When the Dialysis Unit of Vaasa Central Hospital moves to the new H-building, it will have access to the most modern dialysis facilities in Finland. The staff are happy that the long wait is finally over and that they now work in a healthy environment with a lot of space. The number of patient beds will increase from ten to twenty, which means that more patients can be cared for in the future.
The move from Floor 0 in the E building of the central hospital to Floor 0 in the H-building was carefully planned to ensure that any breaks in the care of the patients would be kept to a minimum. Dialysis will be closed due to the move for only one day – namely 8 February. From 9 February, dialysis patients will receive treatment in the new facilities.
– Patients always come in for their dialysis on the same day of the week and at the same time. The move will cause some temporary changes in treatment times. But we have carefully planned the first day in the new facilities and we will also have more members of staff on hand so that everything runs smoothly, says the coordinating head nurse, Kirsi Vaaranmaa.
Dialysis patients will have their own parking space and entrance on the south side of the H-building – between the parking garage and the Accident & Emergency department. And it is important, from Week 6 onwards, that these parking spaces are reserved for only those who need them.
– Our dialysis patients will receive a parking permit that they can put on the car’s windshield. Cars parked without a permit can expect a parking fine, says Vaaranmaa.
Patients have their own monitors
The new facilities have both beds and treatment chairs for patients. Each treatment station has its own monitor, i.e. computer screen, where you can watch a programme you want or browse websites. This will help the time to pass comfortably, because the dialysis treatment lasts for several hours.
The Dialysis Unit also offers a new form of service called the studio. Here, patients can perform their hemodialysis treatment themselves according to their own schedule when the unit is open, i.e. on Mondays, Wednesdays, and Fridays from 07:15–20:00. You can enter after 15:00 by ringing the doorbell. On Tuesdays, Thursdays and weekends, the dialysis is open until 15:00.
– We also teach those wanting to become more independent how to set up and use the dialysis machine. Even those who normally manage their dialysis at home can come to the studio for their treatment, for example if there is a problem with the quality of the household water, says Vaaranmaa.
New ways of working
The move to the new facilities also brings with it a major change in the staff’s working methods and shifts.

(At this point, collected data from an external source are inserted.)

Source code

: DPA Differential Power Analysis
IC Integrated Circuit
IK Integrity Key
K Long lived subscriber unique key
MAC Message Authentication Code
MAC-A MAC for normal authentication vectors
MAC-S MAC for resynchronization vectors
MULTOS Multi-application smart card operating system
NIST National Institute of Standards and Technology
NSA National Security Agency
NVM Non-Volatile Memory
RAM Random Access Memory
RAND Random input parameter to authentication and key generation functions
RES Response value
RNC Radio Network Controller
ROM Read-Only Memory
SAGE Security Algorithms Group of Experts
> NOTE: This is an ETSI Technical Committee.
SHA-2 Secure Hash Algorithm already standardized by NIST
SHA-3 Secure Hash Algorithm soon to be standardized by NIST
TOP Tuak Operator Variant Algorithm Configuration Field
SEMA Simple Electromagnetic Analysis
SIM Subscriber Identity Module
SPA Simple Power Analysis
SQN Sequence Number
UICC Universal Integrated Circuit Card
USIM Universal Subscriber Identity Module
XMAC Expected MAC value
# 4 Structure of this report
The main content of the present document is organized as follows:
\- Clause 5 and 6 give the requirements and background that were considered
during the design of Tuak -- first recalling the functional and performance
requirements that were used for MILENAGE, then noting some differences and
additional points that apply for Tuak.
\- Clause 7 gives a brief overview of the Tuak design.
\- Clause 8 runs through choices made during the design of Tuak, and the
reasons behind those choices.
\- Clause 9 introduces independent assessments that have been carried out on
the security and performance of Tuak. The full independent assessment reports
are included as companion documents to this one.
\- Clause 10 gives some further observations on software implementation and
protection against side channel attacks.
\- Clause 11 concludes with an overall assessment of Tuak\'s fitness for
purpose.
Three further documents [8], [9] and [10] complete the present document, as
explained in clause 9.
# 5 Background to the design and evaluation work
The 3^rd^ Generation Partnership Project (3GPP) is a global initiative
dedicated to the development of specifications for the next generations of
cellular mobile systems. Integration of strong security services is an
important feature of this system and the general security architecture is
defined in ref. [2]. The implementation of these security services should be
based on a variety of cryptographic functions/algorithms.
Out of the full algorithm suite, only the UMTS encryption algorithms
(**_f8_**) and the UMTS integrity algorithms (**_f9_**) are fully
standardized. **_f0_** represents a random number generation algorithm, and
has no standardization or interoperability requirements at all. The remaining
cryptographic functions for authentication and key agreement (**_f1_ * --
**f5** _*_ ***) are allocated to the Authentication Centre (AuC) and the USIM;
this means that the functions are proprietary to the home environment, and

–The core of the care work does not change, but everything around it will. We now have much more space and new technology, which brings flexibility to both patients and staff. We are able to treat more patients during the day, which means that the staff don’t have to work in the evenings more than three nights a week, says Vaaranmaa.
Shortly after the move, staff will begin using a patient data system that is linked to the dialysis machines, eliminating double entries and piles of paper.
– We then no longer need to enter every detail into the computer, because the information is transferred directly with the help of a chip from the dialysis machine to the computer. In addition, we can monitor the treatment via the computer in real time – which is why, for example, the doctor at the outpatient clinic can see how long a patient’s treatment will take via their own computer and then plan their visit accordingly.
Dialysis is used to treat severe kidney failure.
Dialysis partially replaces the normal function of the kidneys. In dialysis treatment, the blood is cleaned of impurities and excess fluid is removed from the body.
Dialysis treatment can be carried out at home or in a treatment unit through blood (hemodialysis) or by using the patient’s own peritoneum (peritoneal dialysis).